I will assume that the integral in the original post is a definite integral, or else the questions won't make sense.

This is analogous to the discrete case, where you have number Bj and Cj, for 1 ≤ j ≤ n and a number A such that

A = ∑ Bj Cj

where the sum is over j = 1, 2, 3, ..., n.

Consider the simplest non-trivial case, where n = 2:

A = B1 C1 + B2 C2,​

where you know A and the Cj, and are trying to determine the B1 and the B2.

This gives you one linear equation in two unknowns. As we know from algebra, we need two linear equations (and independent ones at that) to determine two unknowns. It does, of course, present a constraint on the B1 and B2 — but that is not enough to solve for them.

This not only gives an idea of why the original integral equation cannot be solved for B(x), but this can even be translated into a corresponding integral equation, with the C(x) function defined as a step function, constant on each of two consecutive unit-length intervals. This discrete case shows that even if B(x) were likewise required to be a step function constant on each of those unit intervals, you still wouldn't be able to solve for it.

6. Mar 2, 2016

ecastro

The variable $A$ is a number for this case. I apologise if I haven't mentioned that the integral is definite.

I'm trying to search these methods with Google, but I always find sites on how to solve a particular integral equation, not to extract a function from it.

Is Singular Value Decomposition method valid for this case? I just happen to read on this technique and I do not know if it is applicable for this problem.

In point of fact, I have encountered this form of equation in image filters, where $C\left(x\right)$ is the filter and $x$ is the wavelength. I have a filtered image, which is $A$, and I want to extract the unfiltered image which is $B\left(x\right)$. Do you have any thoughts on how to solve this kind of problem?

7. Mar 2, 2016

zinq

I'm no expert on image reconstruction, but I can say that the math problem as you have described it cannot be solved uniquely for the function B(x) — not even close.

8. Mar 3, 2016

Samy_A

Yes, and "not even close" is an understatement.
If the equation you are trying to solve is $$A=\int_{a}^{b} B(x)C(x) dx \ \ (1)$$
any function $D$ satisfying $\displaystyle \int_{a}^{b} D(x)C(x) dx \neq 0$ is a solution up to a constant, as $$B(x)=\frac{A}{\int_{a}^{b} D(x)C(x) dx} D(x)$$ will be a solution to $(1)$.

9. Mar 3, 2016

Svein

In Hilbert space terminology, your problem can be written as $A=<B, C>$, where < , > is the scalar product of that particular space (in this case the scalar product is the integral).

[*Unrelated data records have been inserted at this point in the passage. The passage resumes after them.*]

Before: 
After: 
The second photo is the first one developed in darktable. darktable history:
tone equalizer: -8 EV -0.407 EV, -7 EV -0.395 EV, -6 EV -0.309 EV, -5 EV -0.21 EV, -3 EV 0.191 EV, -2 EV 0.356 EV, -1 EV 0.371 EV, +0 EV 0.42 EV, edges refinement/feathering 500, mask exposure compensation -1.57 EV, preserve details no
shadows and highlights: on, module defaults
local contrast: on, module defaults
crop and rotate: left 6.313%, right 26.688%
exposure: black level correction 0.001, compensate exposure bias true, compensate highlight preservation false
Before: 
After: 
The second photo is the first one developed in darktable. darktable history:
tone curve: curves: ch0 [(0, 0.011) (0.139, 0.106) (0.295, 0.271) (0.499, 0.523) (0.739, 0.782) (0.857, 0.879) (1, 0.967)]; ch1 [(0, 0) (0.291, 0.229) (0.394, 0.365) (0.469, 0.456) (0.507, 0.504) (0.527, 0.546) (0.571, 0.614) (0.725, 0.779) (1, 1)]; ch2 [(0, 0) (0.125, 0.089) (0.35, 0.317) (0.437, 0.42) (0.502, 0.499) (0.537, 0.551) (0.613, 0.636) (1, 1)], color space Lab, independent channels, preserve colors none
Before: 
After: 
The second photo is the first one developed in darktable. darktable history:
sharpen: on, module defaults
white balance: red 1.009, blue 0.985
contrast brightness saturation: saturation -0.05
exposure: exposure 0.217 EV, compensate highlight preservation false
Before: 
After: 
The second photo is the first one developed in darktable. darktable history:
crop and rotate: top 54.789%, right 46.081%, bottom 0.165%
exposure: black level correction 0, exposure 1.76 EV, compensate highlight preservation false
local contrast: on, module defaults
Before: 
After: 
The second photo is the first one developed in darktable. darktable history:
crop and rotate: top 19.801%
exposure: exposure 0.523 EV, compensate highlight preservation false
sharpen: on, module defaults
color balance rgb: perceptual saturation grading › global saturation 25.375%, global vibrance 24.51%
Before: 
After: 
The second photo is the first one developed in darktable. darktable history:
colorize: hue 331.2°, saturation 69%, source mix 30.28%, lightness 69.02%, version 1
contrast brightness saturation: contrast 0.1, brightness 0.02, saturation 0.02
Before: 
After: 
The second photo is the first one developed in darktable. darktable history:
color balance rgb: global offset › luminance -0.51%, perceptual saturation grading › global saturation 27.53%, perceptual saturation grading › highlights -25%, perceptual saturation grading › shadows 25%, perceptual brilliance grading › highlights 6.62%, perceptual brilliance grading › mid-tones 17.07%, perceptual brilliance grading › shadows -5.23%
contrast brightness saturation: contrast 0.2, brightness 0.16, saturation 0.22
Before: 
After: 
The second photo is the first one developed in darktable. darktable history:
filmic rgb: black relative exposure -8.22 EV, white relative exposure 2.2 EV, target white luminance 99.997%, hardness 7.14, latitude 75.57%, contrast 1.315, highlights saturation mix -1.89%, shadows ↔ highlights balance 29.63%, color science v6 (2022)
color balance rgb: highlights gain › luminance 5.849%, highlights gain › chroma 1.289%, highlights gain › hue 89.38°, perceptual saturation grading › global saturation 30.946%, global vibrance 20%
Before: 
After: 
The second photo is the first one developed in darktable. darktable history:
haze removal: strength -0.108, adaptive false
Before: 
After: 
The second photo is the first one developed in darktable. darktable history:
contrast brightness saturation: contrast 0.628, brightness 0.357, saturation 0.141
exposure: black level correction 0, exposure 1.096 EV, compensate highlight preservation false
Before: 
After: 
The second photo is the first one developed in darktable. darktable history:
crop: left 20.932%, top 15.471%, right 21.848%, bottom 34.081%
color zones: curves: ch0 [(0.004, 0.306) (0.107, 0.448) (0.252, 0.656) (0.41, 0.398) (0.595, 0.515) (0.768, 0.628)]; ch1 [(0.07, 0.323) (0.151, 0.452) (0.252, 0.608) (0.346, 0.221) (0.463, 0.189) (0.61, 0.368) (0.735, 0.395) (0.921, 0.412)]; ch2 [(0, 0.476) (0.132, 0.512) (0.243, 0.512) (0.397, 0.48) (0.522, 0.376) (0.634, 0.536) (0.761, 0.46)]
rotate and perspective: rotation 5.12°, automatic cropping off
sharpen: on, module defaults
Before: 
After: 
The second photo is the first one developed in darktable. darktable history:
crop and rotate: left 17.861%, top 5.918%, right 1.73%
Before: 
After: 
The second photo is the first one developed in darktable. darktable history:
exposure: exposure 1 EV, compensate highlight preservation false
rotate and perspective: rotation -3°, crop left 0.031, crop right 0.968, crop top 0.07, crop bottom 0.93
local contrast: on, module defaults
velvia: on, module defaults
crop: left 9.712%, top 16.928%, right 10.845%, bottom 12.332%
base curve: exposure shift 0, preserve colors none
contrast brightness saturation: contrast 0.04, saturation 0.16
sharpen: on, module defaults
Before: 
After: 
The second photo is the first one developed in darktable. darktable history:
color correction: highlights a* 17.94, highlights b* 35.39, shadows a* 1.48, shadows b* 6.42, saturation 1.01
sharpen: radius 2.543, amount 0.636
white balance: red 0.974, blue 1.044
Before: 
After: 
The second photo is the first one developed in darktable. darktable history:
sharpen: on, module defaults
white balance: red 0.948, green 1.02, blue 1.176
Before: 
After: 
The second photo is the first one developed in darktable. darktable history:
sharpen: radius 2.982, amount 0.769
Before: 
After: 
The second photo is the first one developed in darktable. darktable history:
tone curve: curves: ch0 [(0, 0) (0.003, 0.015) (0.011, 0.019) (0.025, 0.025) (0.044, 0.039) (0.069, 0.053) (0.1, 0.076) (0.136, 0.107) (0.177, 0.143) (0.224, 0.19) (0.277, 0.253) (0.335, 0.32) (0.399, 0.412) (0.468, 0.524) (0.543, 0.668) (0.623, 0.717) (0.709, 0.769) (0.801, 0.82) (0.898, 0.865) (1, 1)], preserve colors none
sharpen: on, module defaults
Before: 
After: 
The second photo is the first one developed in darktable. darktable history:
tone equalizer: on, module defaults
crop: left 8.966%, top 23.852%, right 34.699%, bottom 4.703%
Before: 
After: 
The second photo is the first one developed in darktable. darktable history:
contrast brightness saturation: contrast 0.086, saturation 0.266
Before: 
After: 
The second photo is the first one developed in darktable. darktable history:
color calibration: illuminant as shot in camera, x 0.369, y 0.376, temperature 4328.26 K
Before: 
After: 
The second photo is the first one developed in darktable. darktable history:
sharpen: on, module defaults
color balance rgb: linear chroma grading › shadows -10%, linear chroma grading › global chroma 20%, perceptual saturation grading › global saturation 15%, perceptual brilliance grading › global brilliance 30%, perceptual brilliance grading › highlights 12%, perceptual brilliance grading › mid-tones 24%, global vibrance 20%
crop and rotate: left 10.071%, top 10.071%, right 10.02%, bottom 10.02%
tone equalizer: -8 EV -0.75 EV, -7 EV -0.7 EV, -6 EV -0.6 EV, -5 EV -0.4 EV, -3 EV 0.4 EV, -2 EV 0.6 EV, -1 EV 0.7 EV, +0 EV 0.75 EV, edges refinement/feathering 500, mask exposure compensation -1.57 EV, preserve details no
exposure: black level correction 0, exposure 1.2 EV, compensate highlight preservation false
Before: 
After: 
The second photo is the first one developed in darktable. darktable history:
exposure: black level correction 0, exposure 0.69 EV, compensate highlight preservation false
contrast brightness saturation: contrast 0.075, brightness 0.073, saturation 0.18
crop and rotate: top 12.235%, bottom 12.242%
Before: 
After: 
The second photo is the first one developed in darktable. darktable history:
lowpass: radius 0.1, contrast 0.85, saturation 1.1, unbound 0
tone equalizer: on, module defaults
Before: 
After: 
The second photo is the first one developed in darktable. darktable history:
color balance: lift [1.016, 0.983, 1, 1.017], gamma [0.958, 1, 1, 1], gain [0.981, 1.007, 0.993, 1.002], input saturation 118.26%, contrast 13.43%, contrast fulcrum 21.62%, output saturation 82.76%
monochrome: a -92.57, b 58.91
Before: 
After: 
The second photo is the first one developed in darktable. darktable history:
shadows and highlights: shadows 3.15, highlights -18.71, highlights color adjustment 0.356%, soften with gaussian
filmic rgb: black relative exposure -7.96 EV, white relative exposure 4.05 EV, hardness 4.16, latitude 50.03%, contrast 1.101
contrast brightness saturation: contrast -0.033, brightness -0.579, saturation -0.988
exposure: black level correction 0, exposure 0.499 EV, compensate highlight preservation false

This means that, for example, $<B+H, C>=<B, C>+<H, C>$. From this simple fact follows that whenever $<H, C>=0$, $A = <B, C>+<H, C> = <B+H, C>$. Therefore, there can be no single solution for $B$.

An interesting question might be: find the "minimal" solution for B. This implies that B is some scalar multiple of C, say λ⋅C. This again means that $A=<\lambda\cdot C, C>=\lambda<C, C>$. Since you know C(x), you can calculate $<C, C>=\int_{a}^{b}C^{2}(x)dx$ and then finding λ is trivial.

10. Mar 11, 2016

OrangeDog

If you assume it is a type of function, such as a polynomial or exponential, then maybe it is possible with enough equations for the unknowns.